A quick orientation for anyone just joining the series: when I mention culture, I mean the polished version of themselves that organizations present, the stated version. But CLIMATE is what you actually have.
It’s the day-to-day experience people meet when work begins. The signals about what gets rewarded, what feels safe/risky, and how things really operate once everyone stops admiring the values slide.
That is why I do not find climate especially mysterious. It tends to reveal itself quickly, and with very little concern for subtlety.

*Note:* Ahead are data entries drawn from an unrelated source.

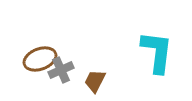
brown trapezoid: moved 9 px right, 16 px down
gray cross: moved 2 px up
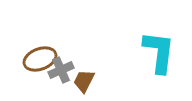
cyan L-shape: moved 2 px right
brown trapezoid: moved 11 px left
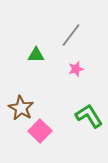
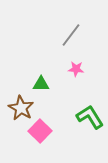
green triangle: moved 5 px right, 29 px down
pink star: rotated 21 degrees clockwise
green L-shape: moved 1 px right, 1 px down
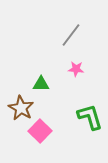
green L-shape: rotated 16 degrees clockwise
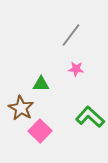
green L-shape: rotated 32 degrees counterclockwise
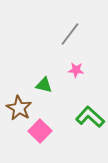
gray line: moved 1 px left, 1 px up
pink star: moved 1 px down
green triangle: moved 3 px right, 1 px down; rotated 12 degrees clockwise
brown star: moved 2 px left
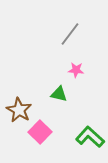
green triangle: moved 15 px right, 9 px down
brown star: moved 2 px down
green L-shape: moved 20 px down
pink square: moved 1 px down
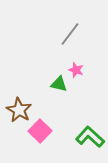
pink star: rotated 14 degrees clockwise
green triangle: moved 10 px up
pink square: moved 1 px up
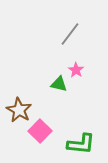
pink star: rotated 14 degrees clockwise
green L-shape: moved 9 px left, 7 px down; rotated 144 degrees clockwise
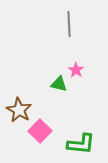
gray line: moved 1 px left, 10 px up; rotated 40 degrees counterclockwise
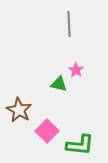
pink square: moved 7 px right
green L-shape: moved 1 px left, 1 px down
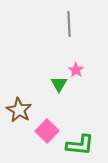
green triangle: rotated 48 degrees clockwise
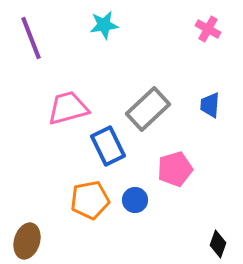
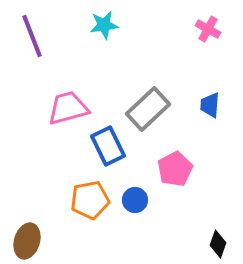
purple line: moved 1 px right, 2 px up
pink pentagon: rotated 12 degrees counterclockwise
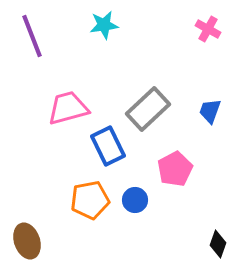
blue trapezoid: moved 6 px down; rotated 16 degrees clockwise
brown ellipse: rotated 36 degrees counterclockwise
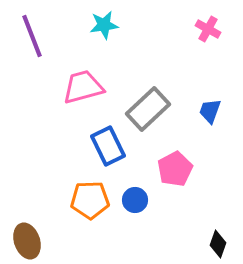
pink trapezoid: moved 15 px right, 21 px up
orange pentagon: rotated 9 degrees clockwise
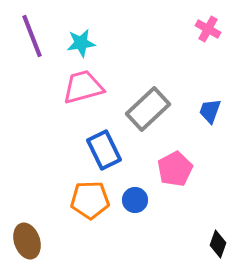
cyan star: moved 23 px left, 18 px down
blue rectangle: moved 4 px left, 4 px down
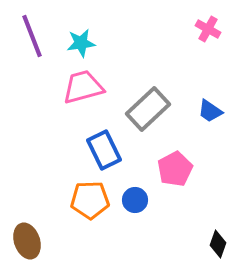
blue trapezoid: rotated 76 degrees counterclockwise
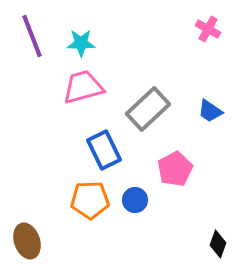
cyan star: rotated 8 degrees clockwise
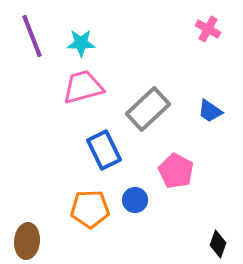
pink pentagon: moved 1 px right, 2 px down; rotated 16 degrees counterclockwise
orange pentagon: moved 9 px down
brown ellipse: rotated 24 degrees clockwise
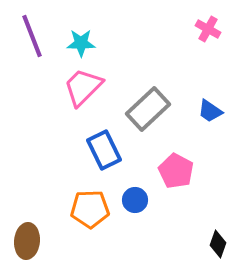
pink trapezoid: rotated 30 degrees counterclockwise
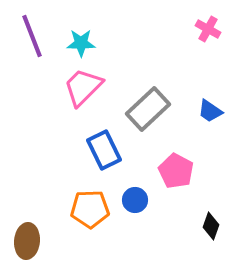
black diamond: moved 7 px left, 18 px up
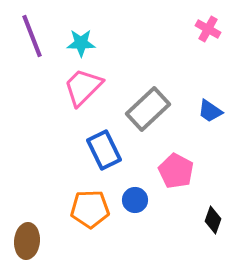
black diamond: moved 2 px right, 6 px up
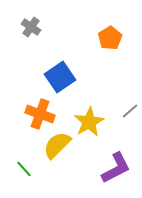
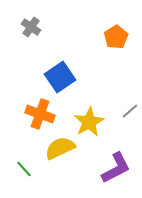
orange pentagon: moved 6 px right, 1 px up
yellow semicircle: moved 3 px right, 3 px down; rotated 20 degrees clockwise
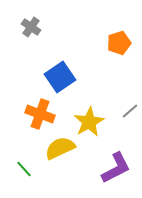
orange pentagon: moved 3 px right, 6 px down; rotated 15 degrees clockwise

You can see it in the meeting where one person gets heard immediately and another has to present the same idea three times before it is “strategic.” You can see it in what gets funded, delayed, or declared a priority with a level of ceremony that far exceeds the follow-through. You can see it in who gets corrected, who gets protected, and which standards become flexible when the right person is attached to them.

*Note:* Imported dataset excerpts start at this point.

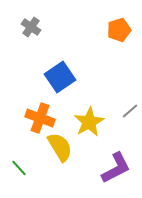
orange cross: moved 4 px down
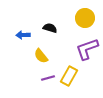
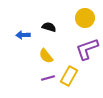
black semicircle: moved 1 px left, 1 px up
yellow semicircle: moved 5 px right
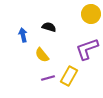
yellow circle: moved 6 px right, 4 px up
blue arrow: rotated 80 degrees clockwise
yellow semicircle: moved 4 px left, 1 px up
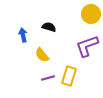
purple L-shape: moved 3 px up
yellow rectangle: rotated 12 degrees counterclockwise
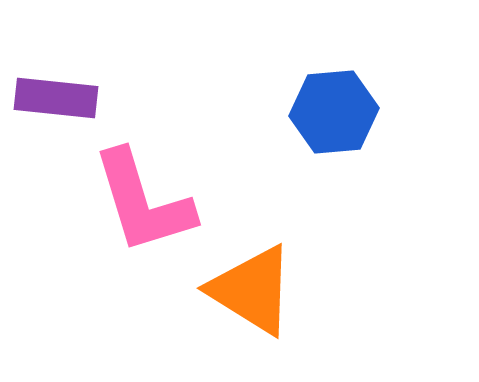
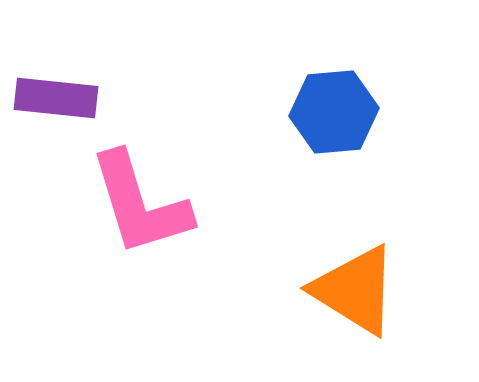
pink L-shape: moved 3 px left, 2 px down
orange triangle: moved 103 px right
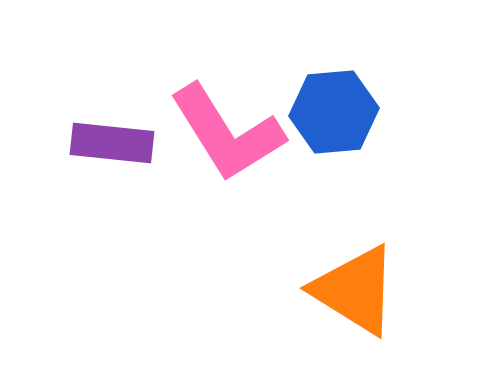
purple rectangle: moved 56 px right, 45 px down
pink L-shape: moved 87 px right, 71 px up; rotated 15 degrees counterclockwise
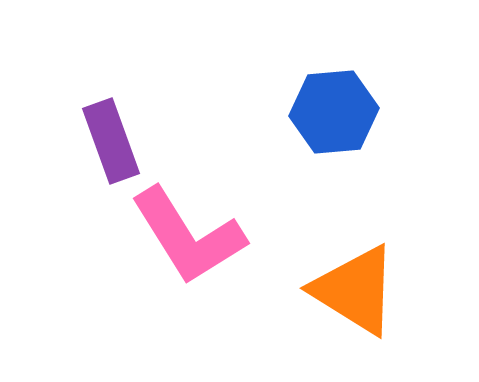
pink L-shape: moved 39 px left, 103 px down
purple rectangle: moved 1 px left, 2 px up; rotated 64 degrees clockwise
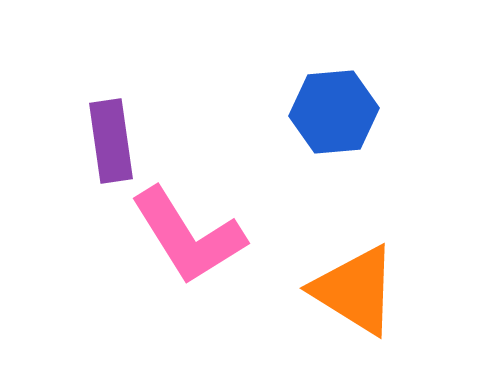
purple rectangle: rotated 12 degrees clockwise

Some of it lives in formal systems. Budget decisions, promotion choices, performance expectations… or quieter patterns that form around them. Who receives grace, gets second chances, or enjoys the kind of organizational patience reserved for software rollouts and senior executives. That said, CLIMATE IS NOT CREATED BY LEADERS ALONE.
Employees shape it too, and pretending otherwise gives away more power than people should.
A team where everyone assumes bad intent, treats every imperfect decision like a true crime series, or spends more energy narrating what is broken than contributing to what could work can sour a climate just as surely as poor leadership. One person who reliably stirs anxiety, resists standards, or turns every bump into a referendum on the organization can drain a room faster than any poster can repair it.
Climate is built through employee behavior as much as policy. Through what people reinforce with their effort, their attention, and their willingness to contribute something other than commentary from the sidelines.
Over time, people learn from the pattern.
They learn whether honesty is useful and whether initiative comes with support. They also learn whether colleagues will help steady the work or turn every challenge into a fresh opportunity for suspicion and friction. That is climate.
Which is why, when people say they want to understand the culture of an organization, I say l nope, do a climate check. Look at the meetings, the budget, and the exceptions. How leaders behave AND how employees behave… especially when things are unclear or frustrating.
Because culture does not exist, and climate is rarely a mystery… its a set of repeated signals teaching everyone how to show up.
So, which speaks loudest in your organization: behavior, systems, or symbols?